Das für Adam und Eva vorgesehene Paradies hatte natürlich beileibe nicht jene zivilisatorischen Finessen zu bieten wie die oben erwähnten Habitate der Promis unserer Tage; aber, so wie die Bibel berichtet, dürften in Eden alle Voraussetzungen erfüllt gewesen sein, um ein frisch vermähltes Paar von einem glücklichen Wohnen träumen zu lassen. Nur eines fehlte: die heimische Vertrautheit.

Ich frage mich: Was macht meinen Wohnort zur Heimat? Doch nicht das milde Klima! Sonst säße halb Deutschland auf Mallorca. Auch nicht die Berge! Sonst zögen die meisten nach Tibet. Nicht einmal günstige Preise sind so motivierend, dass Tausende ihre Heimat verlassen würden.
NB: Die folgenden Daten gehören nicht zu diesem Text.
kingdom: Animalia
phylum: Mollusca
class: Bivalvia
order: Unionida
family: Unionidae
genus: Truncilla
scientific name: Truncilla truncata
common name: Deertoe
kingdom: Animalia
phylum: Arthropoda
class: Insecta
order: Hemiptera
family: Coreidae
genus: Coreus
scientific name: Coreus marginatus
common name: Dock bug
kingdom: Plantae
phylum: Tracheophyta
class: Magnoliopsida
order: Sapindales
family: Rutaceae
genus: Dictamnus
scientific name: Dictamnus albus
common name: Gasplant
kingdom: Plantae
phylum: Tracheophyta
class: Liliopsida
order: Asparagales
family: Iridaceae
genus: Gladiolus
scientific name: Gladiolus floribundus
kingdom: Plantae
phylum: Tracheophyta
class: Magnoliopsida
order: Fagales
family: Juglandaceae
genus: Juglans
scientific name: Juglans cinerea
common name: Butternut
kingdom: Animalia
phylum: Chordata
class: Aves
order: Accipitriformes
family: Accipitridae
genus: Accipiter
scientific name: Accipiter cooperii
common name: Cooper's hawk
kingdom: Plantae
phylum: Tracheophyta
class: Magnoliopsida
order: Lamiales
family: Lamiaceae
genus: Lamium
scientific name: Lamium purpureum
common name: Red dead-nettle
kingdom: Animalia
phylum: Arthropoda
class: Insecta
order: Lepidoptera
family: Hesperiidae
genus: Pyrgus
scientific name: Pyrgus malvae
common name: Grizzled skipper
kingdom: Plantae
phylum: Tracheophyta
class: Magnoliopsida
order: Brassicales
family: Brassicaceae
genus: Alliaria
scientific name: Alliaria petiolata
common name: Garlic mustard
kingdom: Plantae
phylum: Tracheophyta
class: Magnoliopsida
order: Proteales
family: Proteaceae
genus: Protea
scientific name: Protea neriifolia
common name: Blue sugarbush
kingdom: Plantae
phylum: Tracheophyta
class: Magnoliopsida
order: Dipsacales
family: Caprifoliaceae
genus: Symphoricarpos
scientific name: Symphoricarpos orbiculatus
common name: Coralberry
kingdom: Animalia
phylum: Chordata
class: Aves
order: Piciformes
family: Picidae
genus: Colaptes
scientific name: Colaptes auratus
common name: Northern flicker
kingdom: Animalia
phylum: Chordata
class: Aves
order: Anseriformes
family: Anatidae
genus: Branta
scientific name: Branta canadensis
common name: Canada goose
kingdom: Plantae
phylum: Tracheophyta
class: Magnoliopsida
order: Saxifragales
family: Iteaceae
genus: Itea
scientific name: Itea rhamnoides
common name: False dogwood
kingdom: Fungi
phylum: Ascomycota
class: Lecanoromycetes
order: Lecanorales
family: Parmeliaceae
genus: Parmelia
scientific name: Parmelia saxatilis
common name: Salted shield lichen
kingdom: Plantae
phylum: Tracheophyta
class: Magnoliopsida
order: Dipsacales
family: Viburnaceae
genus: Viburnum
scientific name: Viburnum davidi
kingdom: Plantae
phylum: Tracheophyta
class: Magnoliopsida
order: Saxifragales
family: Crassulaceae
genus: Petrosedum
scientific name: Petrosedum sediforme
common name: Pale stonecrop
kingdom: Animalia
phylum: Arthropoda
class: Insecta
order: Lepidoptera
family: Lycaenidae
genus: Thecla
Trotzdem betreten viele am Abend ihre Wohnung, ohne daheim zu sein.

Denn was das Haus zum Heim macht, sind weder die vier Wände und das Dach noch die elektronische Beleuchtungsanlage oder das Wellnessbad und der Kühlschrank. Ein Haus kann man sich kaufen; doch das Heim wird einem durch Verwurzelung und Zugehörigkeit zuteil. Heim wächst durch Verweilen, Kennenlernen und Gestalten, durch das Gewinnen von Vertrautheit und Beziehung – Beziehung zu den Gegebenheiten, zu den Mitbewohnern, zur gemeinsam erlebten Vergangenheit. Jeder Schritt des gemeinsamen Weges bringt uns einander näher, macht uns einander vertrauter, transformiert die Räume und Erinnerungen zum Heim. 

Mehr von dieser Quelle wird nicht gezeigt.